Mungkin harus juga kubeli syarah al-Hikam yang di TGA itu, hanya Rp. 35,000. Membaca yang kupunya di rumah ini betul-betul tidak nyaman. Oh, di manakah bisa kudapatkan lagi tulisan Ustadz Labib dan Maftuhahnan. Sekarang sudah macam-macam bentuknya al-Hikam itu. Betul-betul bentuknya! Ada yang sampai seperti Quran kecil, bersampul keras berwarna keemasan segala. Ini juga kurasa tidak betol. Kurasa, orang-orang yang mencari-cari al-Hikam sama kebutuhannya denganku: ketenangan hati. Mencari uang betul-betul melelahkan, Boss; padahal nyaris tidak ada lagi alasan untuk terus membanting tulang kecuali uang itu. Aku yang fatalis ini jelas semakin apatis saja. Namun hidup begini betul-betul berat terasa olehku. Jika hati tidak tenang, jika hati merasa harus berpacu karena diri pun berpacu, karena otak pun berputar cari uang, maka makan adalah satu-satunya pelarian. Dan makan pun sudah tidak nikmat lagi. Makan sudah menjadi rutin. [Aduhai, mana udara malam ini panas sekali] Sungguh aku merasa sangat tolol pernah matur Bapak bahwa makan itu sekarang hanya enak kalau berpuasa lalu berbuka, sedangkan sulit betul bagiku memaksa diri berpuasa; kalaupun sekadar ingin makan enak. Ini benar-benar mengerikan. Aku tidak bisa melaksanakan apa yang kukatakan dengan mulutku sendiri. Sudah berkali-kali kucoba dan selalu patah di tengah jalan karena alasan-alasan bodoh. Ya Allah... Bagaimana caraku mendapatkan ketenangan hati? Bagaimana agar dapat tuma'ninah sehingga muthma'inah? Ooh... aku sudah mengantuk tapi udara panas betul.
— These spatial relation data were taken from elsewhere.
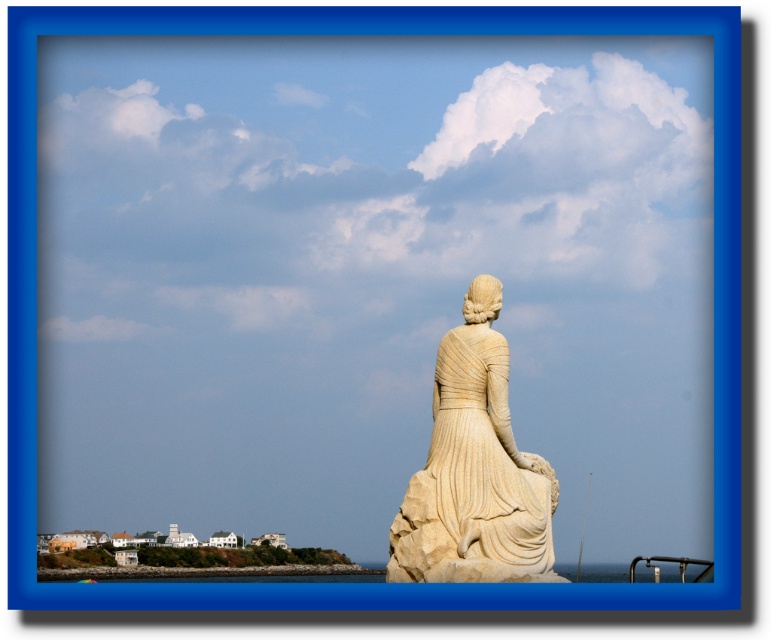
You are a photographer planning to capture the white marble statue at center and the clear blue water at lower center in a single frame. Based on their sizes in the scene, which object would appear smaller in the photo?

The white marble statue at center has a lesser height compared to the clear blue water at lower center, so it would appear smaller in the photo.

You are a tourist standing at the edge of the cliff overlooking the sea. You see the white marble statue at center and the clear blue water at lower center. Which object is nearer to you?

The white marble statue at center is closer to the viewer than the clear blue water at lower center, so the statue is nearer to you.

You are a tourist standing on the coast looking at the white marble statue at center and the clear blue water at lower center. Which object is closer to your viewpoint?

The white marble statue at center is closer to your viewpoint because it is positioned above the clear blue water at lower center, indicating it is higher in elevation.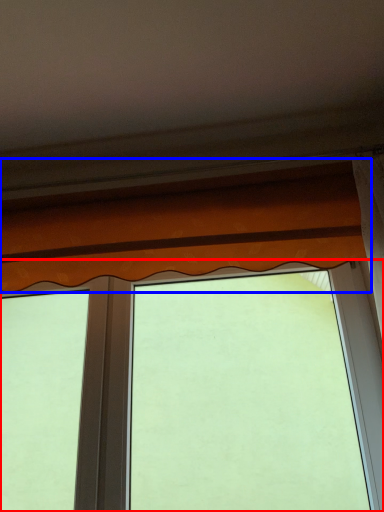
Question: Which object appears closest to the camera in this image, window (highlighted by a red box) or curtain (highlighted by a blue box)?

Choices:
 (A) window
 (B) curtain

Answer: (B)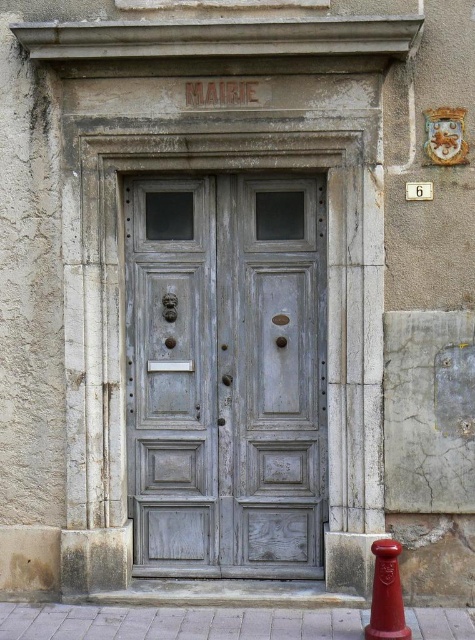
Does weathered wood door at center have a lesser height compared to shiny red traffic cone at lower right?

In fact, weathered wood door at center may be taller than shiny red traffic cone at lower right.

I want to click on weathered wood door at center, so click(226, 374).

Which is in front, point (239, 349) or point (371, 595)?

Point (371, 595)

Locate an element on the screen. The width and height of the screenshot is (475, 640). weathered wood door at center is located at coordinates (226, 374).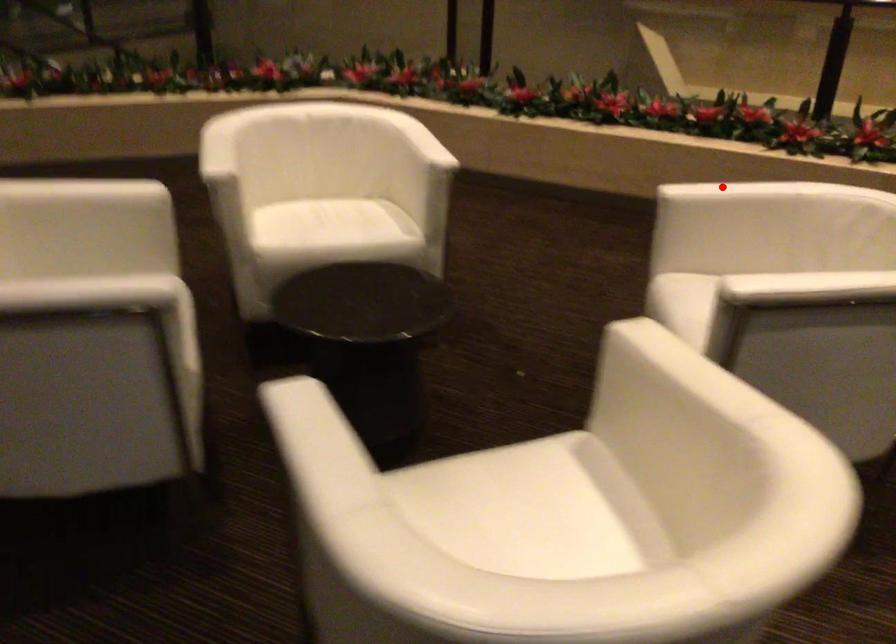
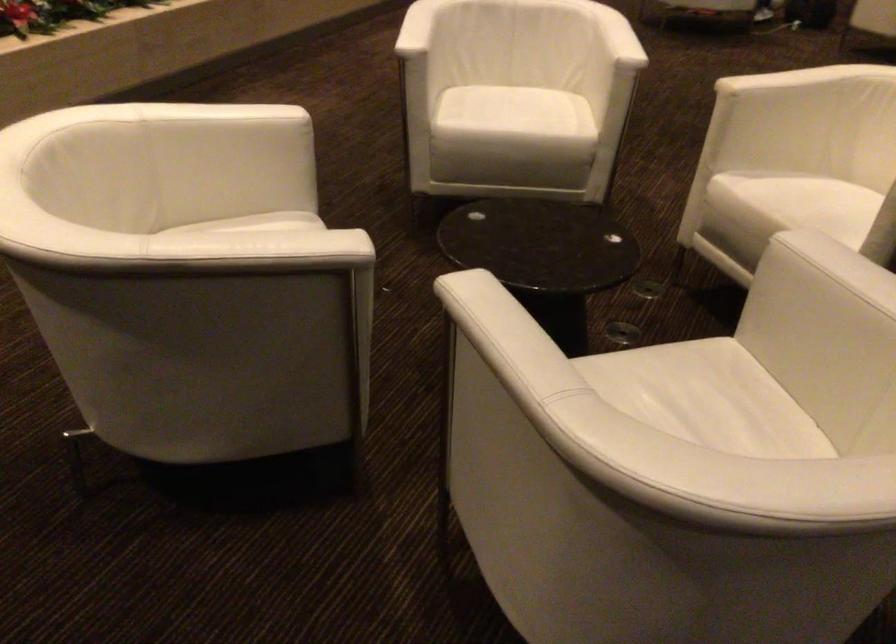
Locate, in the second image, the point that corresponds to the highlighted location in the first image.

(417, 28)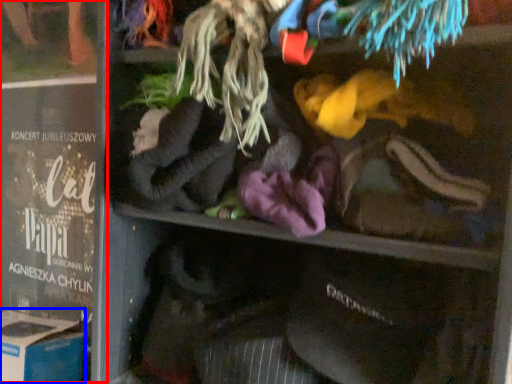
Question: Which of the following is the farthest to the observer, book (highlighted by a red box) or cardboard box (highlighted by a blue box)?

Choices:
 (A) book
 (B) cardboard box

Answer: (A)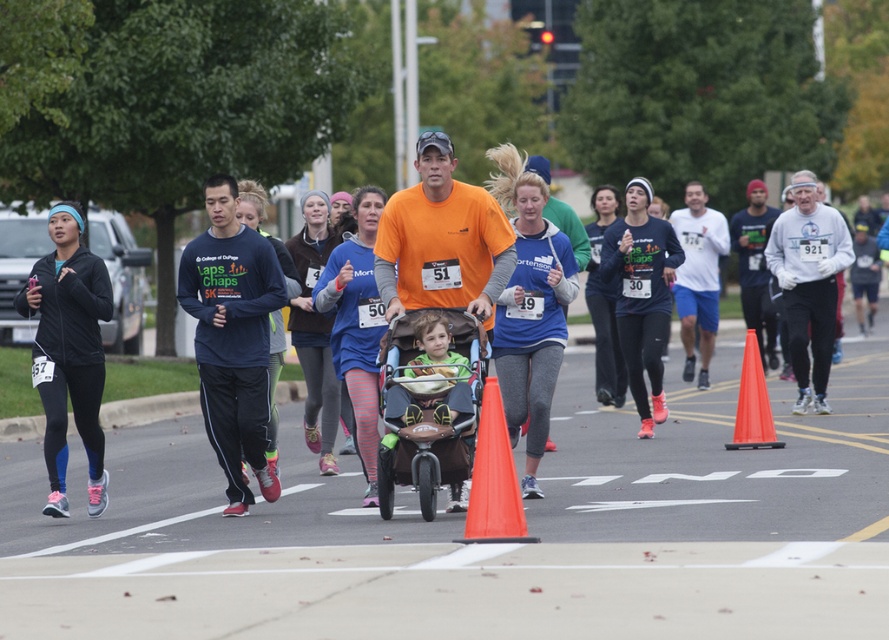
Does point (187, 284) lie behind point (414, 481)?

Yes, it is.

Can you confirm if dark blue long-sleeve shirt at left is wider than brown fabric stroller at center?

Correct, the width of dark blue long-sleeve shirt at left exceeds that of brown fabric stroller at center.

Does point (262, 310) come in front of point (422, 445)?

That is False.

Where is `dark blue long-sleeve shirt at left`? This screenshot has height=640, width=889. dark blue long-sleeve shirt at left is located at coordinates (231, 337).

Is dark blue long-sleeve shirt at left taller than orange plastic cone at center-right?

Yes.

Is dark blue long-sleeve shirt at left smaller than orange plastic cone at center-right?

Actually, dark blue long-sleeve shirt at left might be larger than orange plastic cone at center-right.

This screenshot has width=889, height=640. Describe the element at coordinates (231, 337) in the screenshot. I see `dark blue long-sleeve shirt at left` at that location.

I want to click on dark blue long-sleeve shirt at left, so click(x=231, y=337).

Does black matte running shoes at left have a greater width compared to orange plastic traffic cone at center?

Yes, black matte running shoes at left is wider than orange plastic traffic cone at center.

This screenshot has width=889, height=640. Describe the element at coordinates (69, 352) in the screenshot. I see `black matte running shoes at left` at that location.

In order to click on black matte running shoes at left in this screenshot , I will do `click(69, 352)`.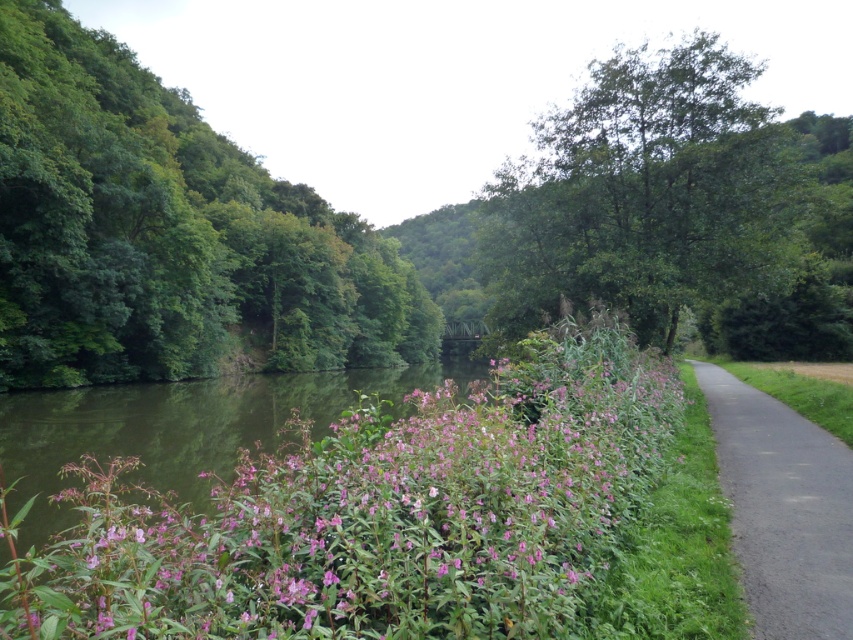
You are a hiker who wants to cross the river to reach a cabin on the other side. You have a 150 feet long rope. Can you use the pink matte flowers at center and the green leafy tree at left to secure the rope for crossing?

The pink matte flowers at center and green leafy tree at left are 164.47 feet apart. Since the rope is only 150 feet long, it is not long enough to span the distance between them. Therefore, you cannot secure the rope between these two points.

You are a hiker who wants to pick some pink matte flowers at center. The black asphalt road at right is blocking your path. Can you walk around the road to reach the flowers?

The pink matte flowers at center is positioned under the black asphalt road at right, so you cannot walk around the road to reach the flowers because the road is above them.

Consider the image. You are a hiker who wants to take a photo of the pink matte flowers at center and the green leafy tree at upper center. Which object should you focus on first if you want to capture both in a single frame without moving your camera?

You should focus on the pink matte flowers at center first because their width is larger than the green leafy tree at upper center, so they will occupy more space in the frame. By centering the flowers, you can adjust the camera to include the tree while keeping the composition balanced.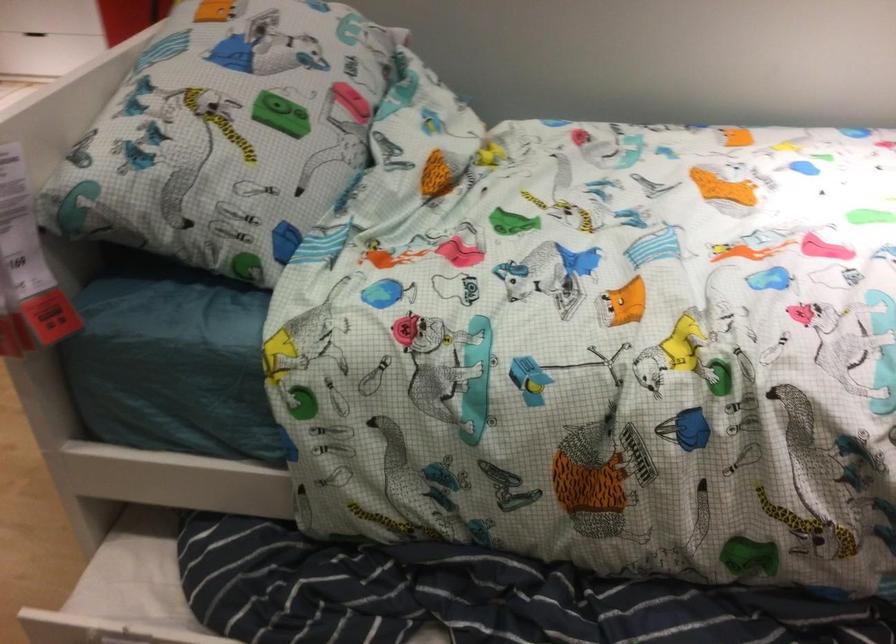
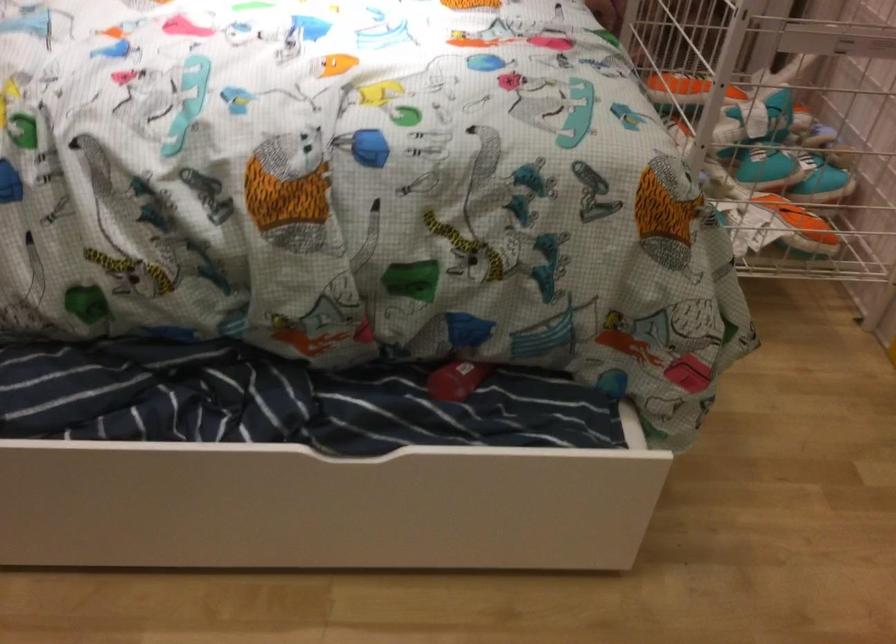
Consider the image. Which direction would the cameraman need to move to produce the second image?

The cameraman walked toward right, backward.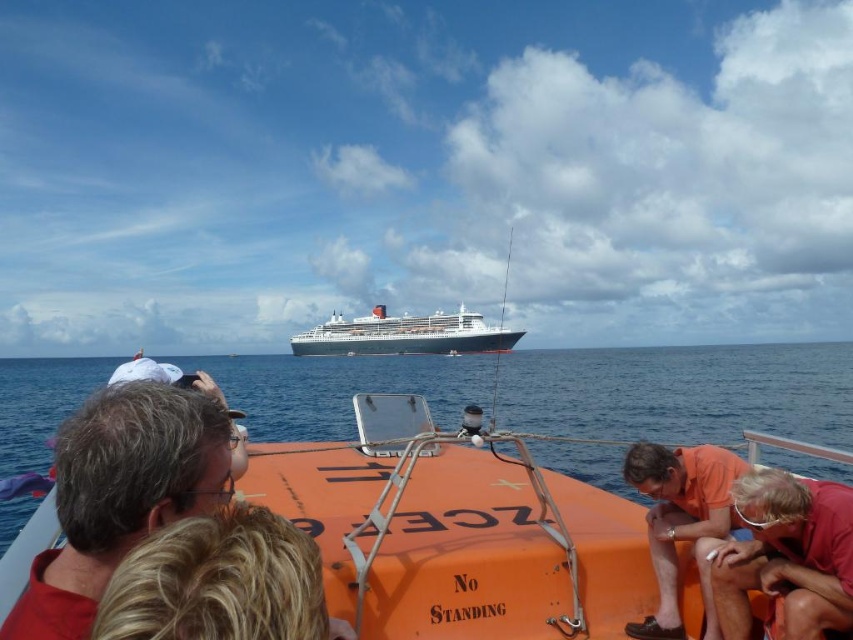
Which is in front, point (709, 515) or point (372, 349)?

Positioned in front is point (709, 515).

Does orange matte shirt at lower right come behind white glossy cruise ship at center?

No.

Identify the location of orange matte shirt at lower right. The height and width of the screenshot is (640, 853). (682, 522).

Is point (730, 397) positioned behind point (730, 556)?

Yes, point (730, 397) is farther from viewer.

Does point (596, 461) come in front of point (757, 518)?

No.

At what (x,y) coordinates should I click in order to perform the action: click on blue water at center. Please return your answer as a coordinate pair (x, y). Image resolution: width=853 pixels, height=640 pixels. Looking at the image, I should click on (682, 392).

Does blue water at center lie in front of white glossy cruise ship at center?

Yes.

This screenshot has width=853, height=640. What do you see at coordinates (682, 392) in the screenshot? I see `blue water at center` at bounding box center [682, 392].

Find the location of a particular element. The height and width of the screenshot is (640, 853). blue water at center is located at coordinates (682, 392).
Kembali kepada harapan itu tadi. Jika ada yang benar-benar kuharapkan kini adalah ketenangan hati yang pernah kurasakan dalam hidup dewasaku. Ketenangan hati yang kali pertama sebagai orang dewasa. Namun sejujurnya aku takut mengalami proses itu kembali, proses menuju ke ketenangan hati itu. Kala itu, aku dihancurkan sehancur-hancurnya, kedirianku. Ah, sudahlah. Mungkin memang harus begini. Mungkin al-Hikam yang di rumah tidak seburuk itu. Mungkin benar bahwa aku kini berada dalam maqam kasab. Alhamdulillah banyak betul uang yang kudapatkan, meski tentu saja kurang dan kurang terus untuk ini dan itu. Namun uangku sekarang benar-benar banyak jika dibandingkan dulu-dulu, dan Insya Allah semakin banyak. Jelaslah bahwa Allah memberikan kemudahan untuk mendapatkan hasil dan buah dari usahaku. Alhamdulillah, meski aku tidak tahu seperti apa itu jika agamaku selamat, setidaknya aku dapat memenuhi keinginan-keinginanku tanpa bergantung pada orang lain. Meski niatku tidak kunjung bagus untuk menyambung tali silaturahim, [dan meski aku tidak sepenuhnya paham apa hubungan ini dengan maqam kasab] membantu orang yang kesulitan memang, Insya Allah, sudah built-in dalam diriku. Lagipula, jika dipikir-pikir, aku memang agak senang dengan langkahku dan keadaanku kini, meski mungkin akan terasa lebih "enak dan pas" jika sampai doktor, sih, dari Leiden, misalnya. [woo... nglamak!] Shalawat serta salam semoga senantiasa tercurah atas junjunganku Kanjeng Nabi Muhammad SAW beserta keluarganya. Aamiin.